Tasks to carry out:
1. Transcribe the stretch from "But that growth" through "start of 2015." in the silver news article.
2. Pick up the article on silver investing and mine output where it stops, and keep writing it.

Source:
▬▬▬▬▬▬
Gold News

Record Silver Investing, Record Mine Output in 2014

Silver investing hits new highs, but so did production as "thrifting" hits solar PV use...
 
SILVER INVESTING hit new record levels by weight in 2014 according to leading experts, but so too mining production.
 
"Healthy" interest from private investors, "especially in India and the US," says London-based consultancy Metals Focus, has "seen physical investor demand post record highs, noteworthy especially for India given the dramatic surge in retail demand in 2013."
 
But that growth failed to push total demand higher, according to another consultancy, Thomson Reuters GFMS – and silver prices fell by one-fifth to the start of 2015.
 
"Despite the decline in silver, we expect that global silver mine production will rise by 32 million ounces in 2014 [995 tonnes]," says GFMS analysts Will Tankard and Dante Aranda, writing in global trade body the London Bullion Market Association's latest quarterly Alchemist magazine, and attributing the near-4% annual jump to just three major mines, in Guatemala, Mexico and Chile.
▬▬▬▬▬▬
Source data:
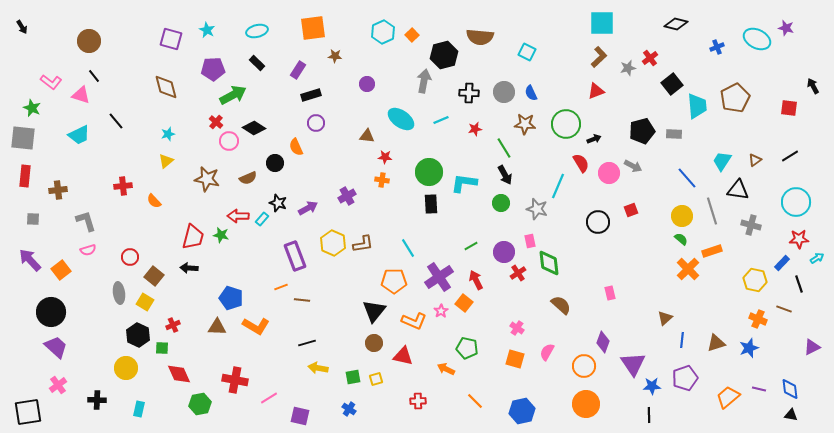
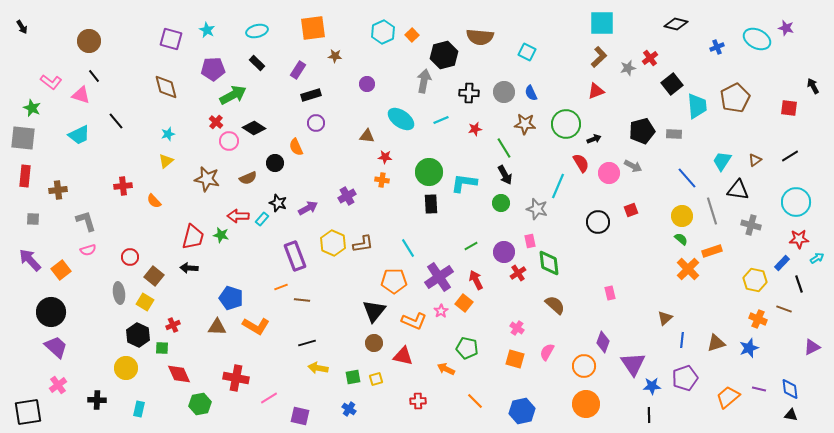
brown semicircle at (561, 305): moved 6 px left
red cross at (235, 380): moved 1 px right, 2 px up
▬▬▬▬▬▬
Results:
1.
But that growth failed to push total demand higher, according to another consultancy, Thomson Reuters GFMS – and silver prices fell by one-fifth to the start of 2015.

2.
 
But on the demand side, and reporting the consultancy's latest findings to the Washington-based Silver Institute of producers, processors and end-users in November, GFMS's Silver Interim Report put total world offtake 6.7% lower in 2014 from 2013 thanks to weak industrial use in the first half of the year.
 
Now as 2015 begins, "Chinese imports of silver have started to rise recently," notes precious metals analyst David Jollie at Japanese trading house Mitsui, "suggesting that destocking [of industrial stockpiles] in China may be nearly complete."
 
But "global GDP growth outside the US has failed to gain significant momentum," says Metals Focus, pointing to other data from China as well as Europe, plus the "signal of poor demand" coming from crashing oil prices.
 
"Concerns about thrifting on the use of silver in a range of industrial applications has also added to the bearish sentiment."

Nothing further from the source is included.